Yeah, some of them were fitted with half canopies, earning them the name 'greenhouses'.


----------



## KraziKanuK (May 13, 2005)

evangilder said:


> HI guys,
> 
> my knowledge of WWI planes is pretty limited. Can anyone identifiy this airplane that I took a shot of last year and forgot to note it's type? I appreciate it!



What, you don't know one of the classics of WW1?  

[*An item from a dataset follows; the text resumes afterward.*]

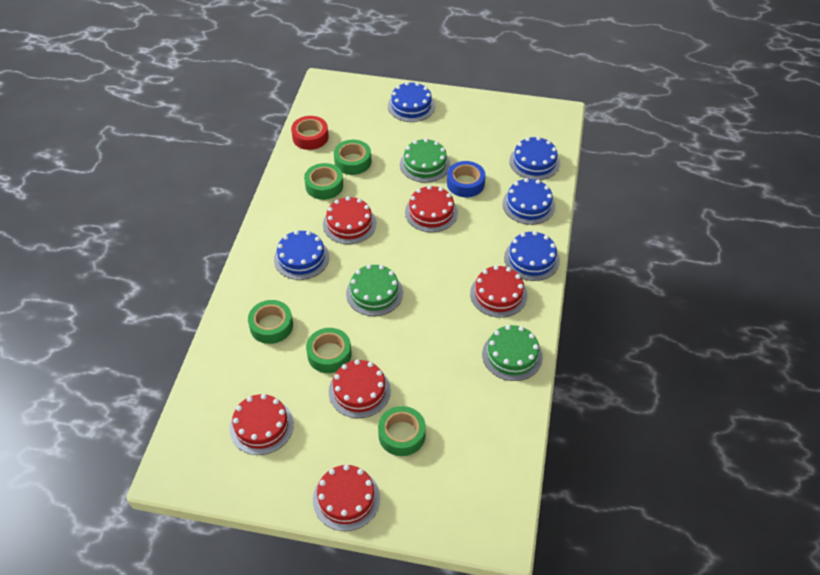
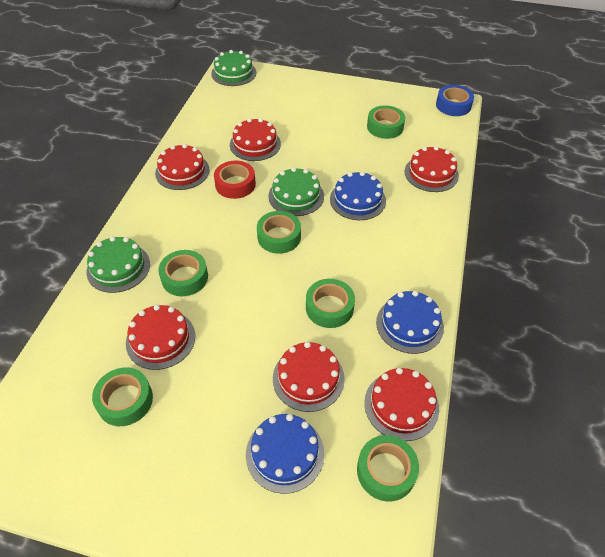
blue cake: 5 -> 3
green tape: 5 -> 6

Looks like it is suppose to be a SE5a with a Wolsely Viper direct drive 220hp engine, though the air intake is a tad high.


----------



## evangilder (May 13, 2005)

You guys rock! I can't really tell one WWI plane from another. I should learn which ones are which. I do know the Fokker Tri-plane though!


----------



## mosquitoman (May 14, 2005)

They all look the same though, that's the problem


----------



## evangilder (May 14, 2005)

mosquitoman said:


> They all look the same though, that's the problem



That's how I see it too. But I know there are differences. I have hundreds of books on WWII, Korea, Vietname and aviation in general. My WWI bok count is about 3! Maybe I need to invest in some WWI books!


----------



## BombTaxi (May 14, 2005)

It looks like an SE5, but there is something odd about it...the engine doesnt seem long enough, and the cowl too square. I dont suppose you'd know what engine is in it Evan?


----------



## evangilder (May 14, 2005)

I have no idea. I took the picture as I was walking down to get shots of a Stearman. I usually make a mental note of planes that I shoot, but I missed this one. If it shows up at the show this year, I will look again more closely.


----------



## FLYBOYJ (May 14, 2005)

I think that is a Loehle SE-5 replica, possibly Rotax or Cuyuna powered. Check this out: http://www.loehle.com/SE5Kit.htm


----------



## KraziKanuK (May 14, 2005)

Evan,

lots of pics of WW1 a/c here, http://members.shaw.ca/flyingaces/archive1.htm

From the above, a "greenhouse" Se5





another image, but with a SE5*a* nearest the camera


----------



## evangilder (May 14, 2005)

Cool, thanks! Those are some great shots.


----------



## Glider (May 14, 2005)

For what its worth I also think that its a replica which is about 2/3rds the size of a real one.
I have seen replicas and originals and the balance isn't right


----------



## ollieholmes (Oct 23, 2005)

the wings look wrong for a se5a. the picture below is of the shuttleworth collections origional se5a:



to me it looks like the wings on that plane have been taken off something like a dh9.


----------